An AMIT has a number of classes of units on issue. Each class of units is supported by different assets. Class C units are supported by assets that return foreign source income, non-TAP capital gains and interest. The Class C unit holders are entitled to share proportionately in the income and capital of the class. Because of the nature of the returns payable on the Class C units, foreign resident investors hold Class C units in preference to other classes of units. The trustee of the AMIT attributes to the Class C members in accordance with their rights and entitlements to the income and capital of the class. The attribution does not involve streaming based on tax characteristics.
The following examples demonstrate that attribution on a fair and reasonable basis does not necessarily require equal or proportionate attribution. However, while the trustee may choose one of a range of methods, it is essential that the attribution accord with the trust's constituent documents.
A significant member of an AMIT redeems its interests. To restore liquidity, the AMIT must sell trust property. If permitted by the trust constituent documents, streaming the disposal gains to that significant outgoing member would be considered fair and reasonable. This kind of attribution is permitted by subsection 276-210(5). The trustee may also attribute an amount of income relating to the period up to the date of redemption (or some other fair and reasonable amount of income determined consistent with the constituent documents) to the redeeming member.

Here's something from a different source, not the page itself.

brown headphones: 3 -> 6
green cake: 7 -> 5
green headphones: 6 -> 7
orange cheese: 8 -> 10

A redeeming member has held an interest in the AMIT during the year for less than 12 months. The AMIT attributes a non-discount capital gain to that member. In this case, attributing 'short term' gains of the trust to 'short term' investors, if consistent with the AMIT's constituent documents, would be considered fair and reasonable. This does not mean, however, that other methods of attributing capital gains would not be fair and reasonable. For example, attribution of capital gains on a proportional basis without regard to the length of holding of membership interests could also be fair and reasonable.

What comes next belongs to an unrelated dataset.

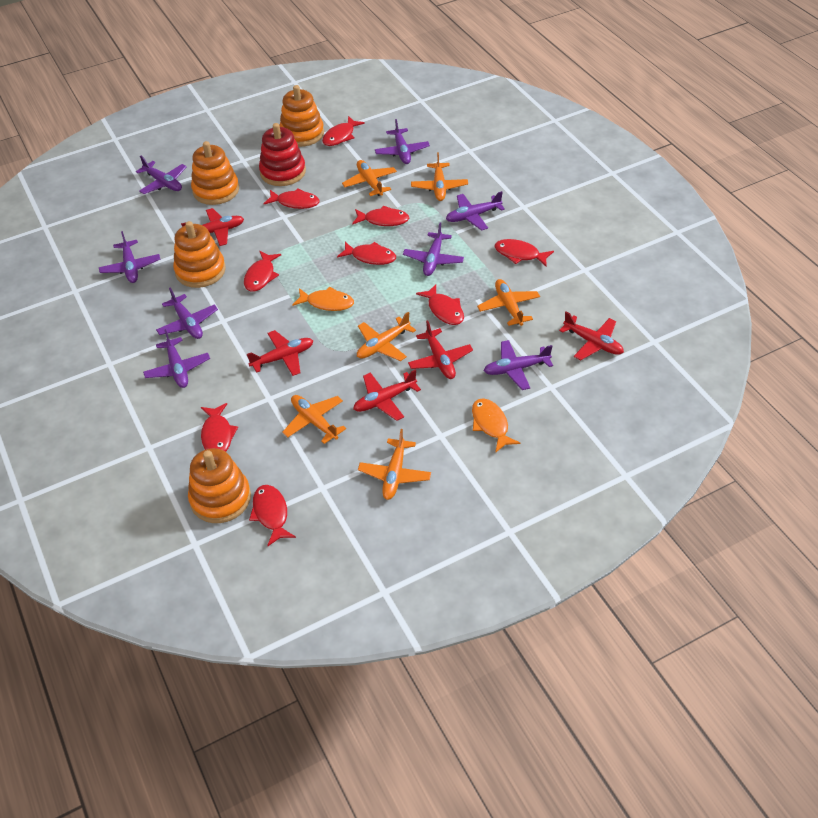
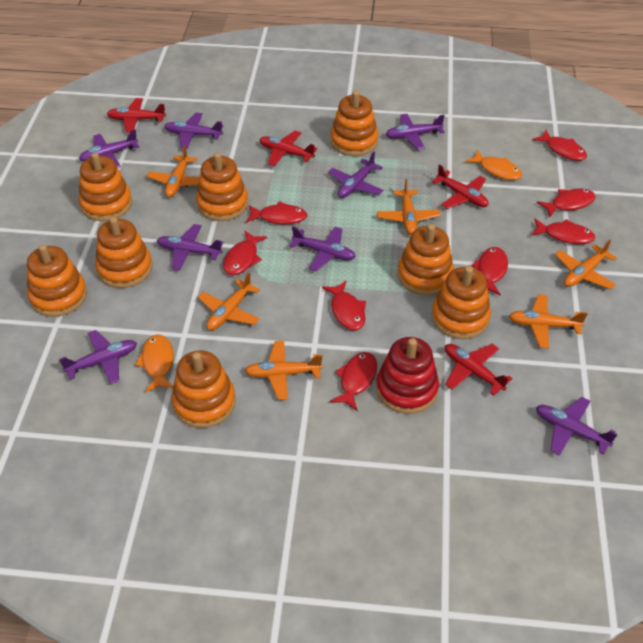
orange stacking toy: 4 -> 8
red fish: 9 -> 8
red plane: 5 -> 4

Under an As At approach , components are generally 'locked-in' for the interim period in which they are distributed and are not subject to revision after year end when the full year components have been calculated. Components such as capital gains, may be 'held back' until the net position for the full year is known.
Under a Year to Date approach , tax components shown in the AMIT member annual statement issued to members are based on the calculation of trust components for the full tax year. Tax components stated in interim distribution statements are subject to restatement to reflect the calculation of components for the full tax year.
Both of these methods if consistent with the constituent documents of the AMIT are fair and reasonable methods of making an attribution of determined trust components to members under section 276-210.
An AMIT invests in a US Real Estate Investment Trust (REIT). The AMIT has a member that has an indirect interest in the US REIT of 10% or more. The US withholding tax paid in respect of distributions to the AMIT is directly attributable to the member. The trustee may reduce the attribution to the member to reflect the US withholding tax. This would represent a fair and reasonable basis of attribution.